◆ GIVEN TEXT:
####
On ‘International Day of Disabled persons’, the author writes about an important reading List

Aman Misra   |   Published 03.12.21, 01:45 AM

In August 2020, a new documentary on the Paralympic Movement hit a prominent OTT platform. Rising Phoenix is an hour-and-a-half-long non-fiction docu-drama that introduces you to a motley crew of characters from the para-sport world, and the 2016 Rio Games.

“This is how I am, Merry Christmas!” quips Matthew Stutzman, an American archer and two-time Paralympic medallist. We’re suddenly in Australia with Ryley Batt, crashing into wheelchairs while a rugby game is on. “When you’re hitting someone head-on, it’s like a small car crash” casually adds Batt. In faraway France, Beatrice Vio who is the darling of the show, screams and yells her way to (now) two consecutive Paralympic Golds in fencing. Heady stuff.

Closer home, the Indian contingent that made the Tokyo trip brought back 19 medals from five disciplines to finish 24th in the standings, not to mention Vinod Kumar losing out his bronze to a classification issue and the near misses of others. Since they first participated in the competition at the 1986 Summer Games in Tel Aviv, Israel, this is their highest haul of medals.

The Paralympics are supposed to be the shop window of the worldwide disability movement. It’s quite possibly the largest gathering of PwD (Person with Disabilities) this side of the Special Olympics or Deaflympics.

To mark International Day of Persons with Disabilities, here are some children’s books that come to mind. These are some resources that can start the conversation around disabilities both at home and at school. It is worth noting that how we explain and understand disability matters.

As a PwD, a common question we are always asked is “What happened to you?” James Catchpole’s picture book of the same title tells us the story of Joe who is a pirate fighting crocs and sharks. “Not this time, Senor Sharkface!” says our young protagonist. Sharks are easy, the problem was kids that hadn’t met Joe yet. The questions fly thick and fast, “You’ve only got only leg” proclaims one. “Was it a burglar?’, This is a trick, isn’t it? You’re hiding it!” say the others. Joe doesn’t feel like talking about it, and says a big NO, going back to his game of hunting in the seas.

Eventually, the kids come back and introduce themselves to Joe. Simone, Yuto, Caspar, Mainie, and Ibrahim all join him to fight in the choppy seas, searching for sharks — the bane of every make-believe pirate. More than anything, when Joe flips the switch and asks Simone if they still needed to know what happened, her answer was an emphatic NO.

This book teaches us a lesson I wish I knew when I was younger. It’s okay to be curious about someone’s disability, but everyone has their own way of dealing with it. It’s not polite to ask PwD personal questions.

Durga Puja is always a special time in Calcutta. Meet young Gopu who is blind, and needs Baba to take him around the city. He does know Robi Kaku’s shop which is 742 steps away from the house, but that’s the furthest he’s been on his own. On this Sunday morning, Baba is unwell and falls asleep. Gopu knows it is his chance. “The footsteps, the jostle, the commotion” — Gopu follows the city’s song, despite it rattling him. He’s on his way to the market, and to meet his Dida.

Why is he out on his own, especially during the busiest time of the year?
####
◆ RECORD EXTRACTS:
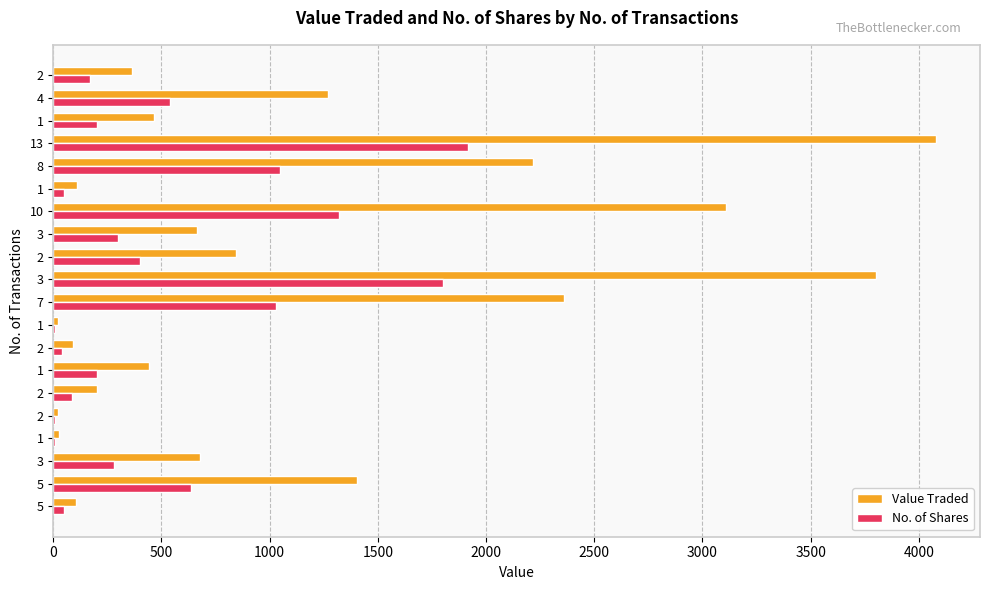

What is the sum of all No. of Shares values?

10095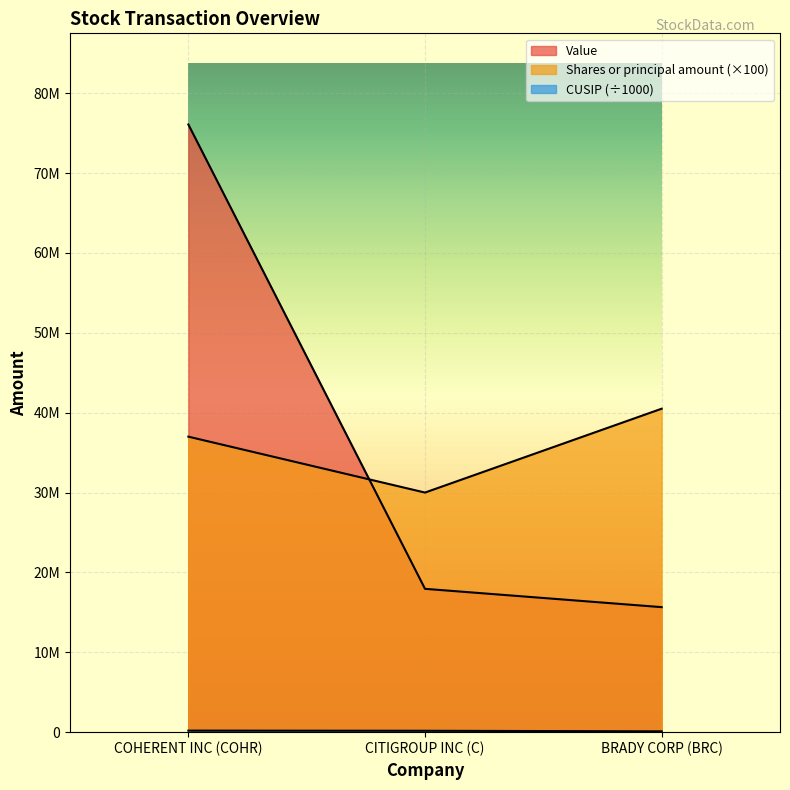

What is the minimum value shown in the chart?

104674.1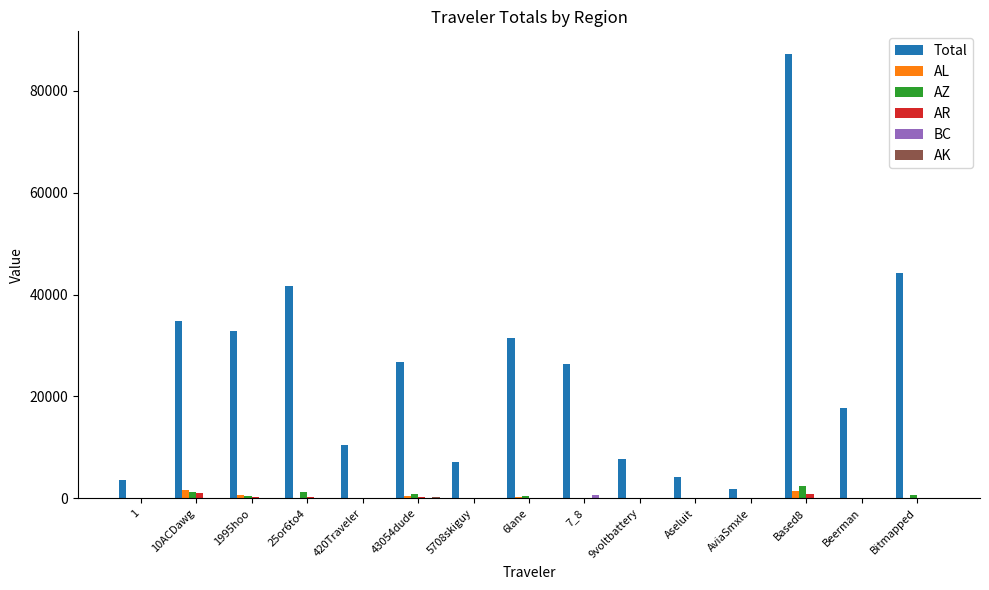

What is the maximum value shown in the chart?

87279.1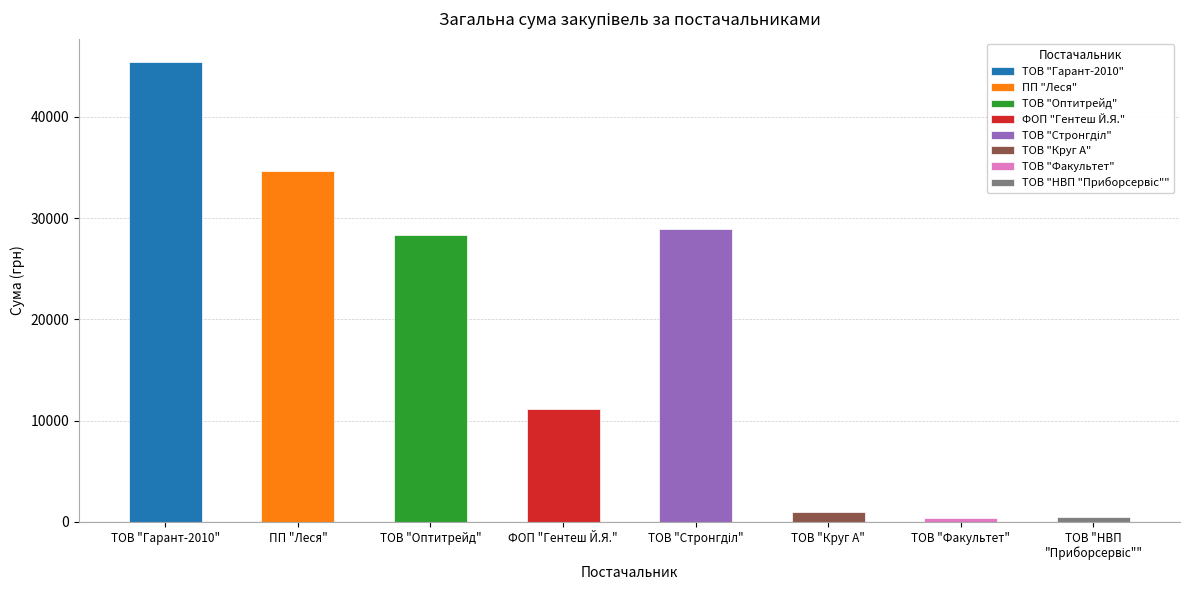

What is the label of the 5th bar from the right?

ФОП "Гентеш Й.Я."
####
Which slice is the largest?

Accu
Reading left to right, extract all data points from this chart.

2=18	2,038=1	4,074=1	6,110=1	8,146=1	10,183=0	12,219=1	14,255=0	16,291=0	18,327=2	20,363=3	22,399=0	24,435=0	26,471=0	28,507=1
####
◆ INSTRUCTION 1: In the disability reading-list article, repeat the passage starting with "The Paralympics are" and going on through "understand disability matters.".
◆ INSTRUCTION 2: Condense the paragraph of the disability reading-list article that begins "Durga Puja is always a special time in Calcutta" into a short bulleted list that keeps its main facts.

◆ TASK ANSWER 1:
The Paralympics are supposed to be the shop window of the worldwide disability movement. It’s quite possibly the largest gathering of PwD (Person with Disabilities) this side of the Special Olympics or Deaflympics.

To mark International Day of Persons with Disabilities, here are some children’s books that come to mind. These are some resources that can start the conversation around disabilities both at home and at school. It is worth noting that how we explain and understand disability matters.

◆ TASK ANSWER 2:
- Durga Puja is a special time in Calcutta.
- Young Gopu is blind and needs Baba to take him around the city.
- The farthest he has gone alone is Robi Kaku's shop, 742 steps from the house.
- One Sunday morning Baba is unwell and falls asleep, and Gopu sees his chance.
- Rattled but following the city's sounds, Gopu heads to the market to meet his Dida.